China’s government has provided an implicit guarantee against insolvency, resulting in investors and companies with little aversion to risk, argues Tsinghua University professor Zhu Ning in a new Paulson Policy Memorandum. From the real estate sector to the stock market, Chinese investors have come to rely on government entities to guarantee returns or prevent significant losses. This mentality has led investors to take more risks than they fully understand, with long-term ramifications for the stability of the Chinese economy. Zhu explains what’s at stake, and how Beijing can tackle the moral hazard problem:
- Official economic growth targets have led central and local governments to support overly optimistic investors. With GDP targets still a major factor in cadre evaluation, officials are incentivized to find ways to boost growth rates, says Zhu. Driving growth through borrowed money (often from state-owned policy banks) has become the easiest way for local governments to fulfill official targets.
- Excessive debt-financed investment and government intervention to prop up bad investments have led to overcapacity and bubbles in China’s economy. Local governments often step in to support unhappy investors, such as real estate buyers who suffer large paper losses. The China Securities Regulatory Commission (CSRC) has intervened to prop up the stock market. The result: over-reliance on implicit government guarantees that can lead to risky investment decisions and create a bubble-like phenomenon.
- To address these issues, the Chinese government must take measures to allow the market to rebalance the economy, Zhu argues. First, it should withdraw the support embedded within implicit guarantees. Beyond that, Beijing needs to gradually liberalize its capital market account, allowing money to flow freely across borders to avoid the asset bubbles that result from Chinese investors chasing only domestic opportunities.
- Security markets need further reform to reduce financial risk, Zhu writes. The government should encourage the development of the mortgage-backed security and asset-backed security markets as a way to spread the risk of a property shock to a broader group of investors. Zhu recommends stock market reforms, including legalization of short selling as a way to ensure that both positive and negative news will be reflected in share prices. Finally, the CSRC should clarify that market development is a more important goal than market stability.

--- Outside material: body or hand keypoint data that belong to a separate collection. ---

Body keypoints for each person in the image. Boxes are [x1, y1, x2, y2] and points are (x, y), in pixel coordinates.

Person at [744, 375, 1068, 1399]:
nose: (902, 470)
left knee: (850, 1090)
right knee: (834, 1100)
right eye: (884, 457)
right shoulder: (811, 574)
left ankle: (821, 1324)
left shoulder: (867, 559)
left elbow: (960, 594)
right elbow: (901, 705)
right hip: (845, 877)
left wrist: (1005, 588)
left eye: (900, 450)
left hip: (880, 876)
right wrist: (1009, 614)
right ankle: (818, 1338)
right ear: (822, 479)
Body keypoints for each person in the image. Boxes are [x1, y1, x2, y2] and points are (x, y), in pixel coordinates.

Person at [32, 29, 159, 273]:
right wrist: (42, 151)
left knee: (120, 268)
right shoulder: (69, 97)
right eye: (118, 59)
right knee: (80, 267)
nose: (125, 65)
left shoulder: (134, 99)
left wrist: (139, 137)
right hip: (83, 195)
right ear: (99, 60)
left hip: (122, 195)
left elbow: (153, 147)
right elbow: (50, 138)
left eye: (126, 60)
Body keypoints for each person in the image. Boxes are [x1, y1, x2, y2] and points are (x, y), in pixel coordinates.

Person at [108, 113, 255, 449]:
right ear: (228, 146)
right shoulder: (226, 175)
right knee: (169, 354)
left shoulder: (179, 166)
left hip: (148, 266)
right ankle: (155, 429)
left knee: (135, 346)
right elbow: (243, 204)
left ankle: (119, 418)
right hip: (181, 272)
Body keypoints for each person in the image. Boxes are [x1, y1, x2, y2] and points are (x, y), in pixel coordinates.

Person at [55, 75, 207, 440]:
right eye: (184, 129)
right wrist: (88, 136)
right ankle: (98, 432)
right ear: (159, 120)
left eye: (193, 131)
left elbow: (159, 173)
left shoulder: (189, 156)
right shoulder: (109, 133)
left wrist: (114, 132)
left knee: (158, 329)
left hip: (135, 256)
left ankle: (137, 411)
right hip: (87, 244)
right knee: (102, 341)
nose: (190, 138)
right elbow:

- Ultimately, China should enable bankruptcies in order to signal it will no longer guarantee risky investments. While some have cited recent SOE corporate bond defaults and debt-for-equity swap programs as positive signs, most Chinese companies and local governments are still financially undisciplined. The only credible way to convince the market that debtors will not be bailed out is to allow defaults and bankruptcies to occur, Zhu writes. As Steve Jobs once remarked, “death is very likely the single best invention of life.”